**What you are asked to do**. Wherever the word "right" appears in a line of the data, that line should be copied.

**Data items**.
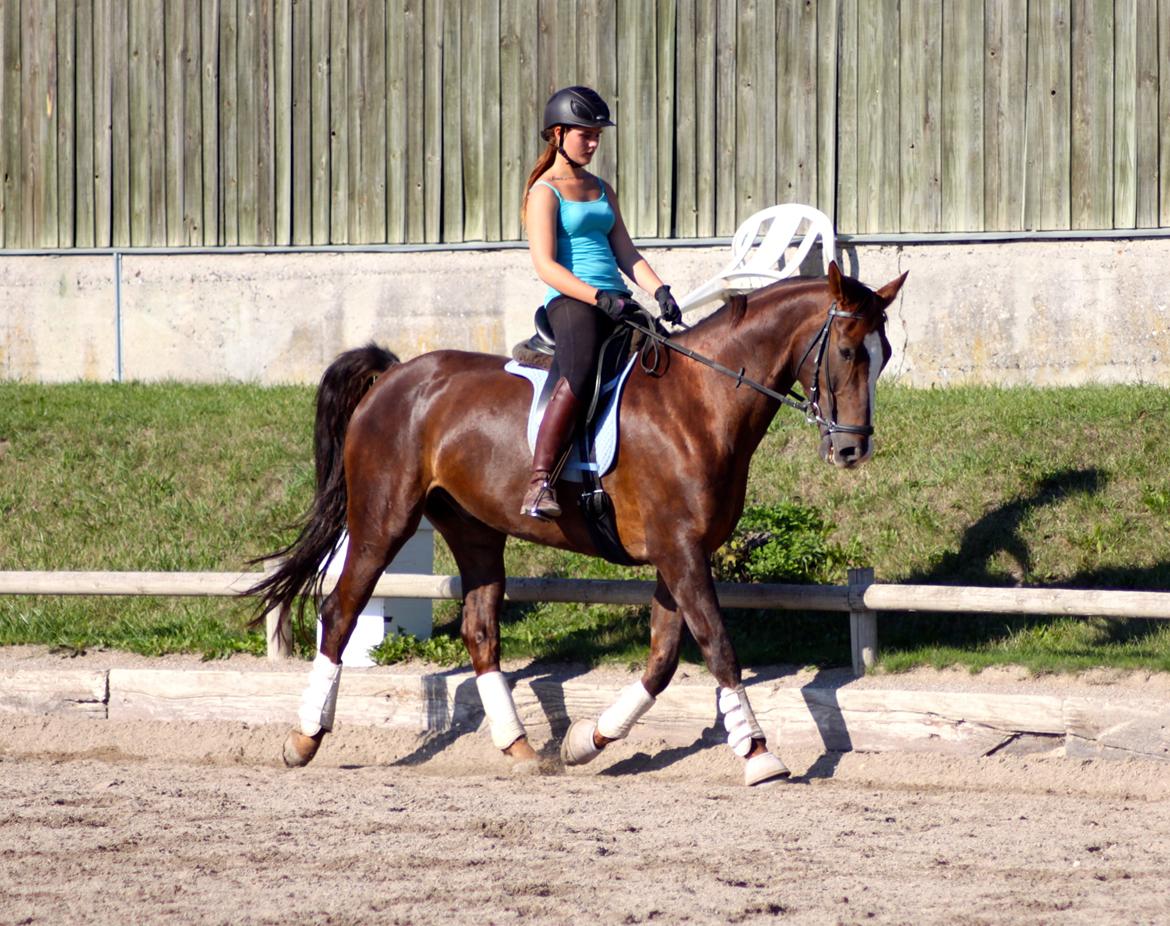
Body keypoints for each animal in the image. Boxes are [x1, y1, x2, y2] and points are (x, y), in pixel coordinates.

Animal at [246, 258, 903, 782]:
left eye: (884, 356)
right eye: (847, 352)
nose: (853, 449)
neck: (702, 401)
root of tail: (394, 374)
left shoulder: (678, 555)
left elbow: (662, 661)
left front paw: (588, 741)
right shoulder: (680, 551)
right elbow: (718, 646)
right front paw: (759, 754)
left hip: (474, 530)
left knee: (480, 631)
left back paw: (520, 748)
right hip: (384, 520)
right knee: (341, 611)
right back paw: (304, 739)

**Output below**.
right eye: (847, 352)
right shoulder: (680, 551)
right elbow: (718, 646)
right front paw: (759, 754)
right hip: (384, 520)
right knee: (341, 611)
right back paw: (304, 739)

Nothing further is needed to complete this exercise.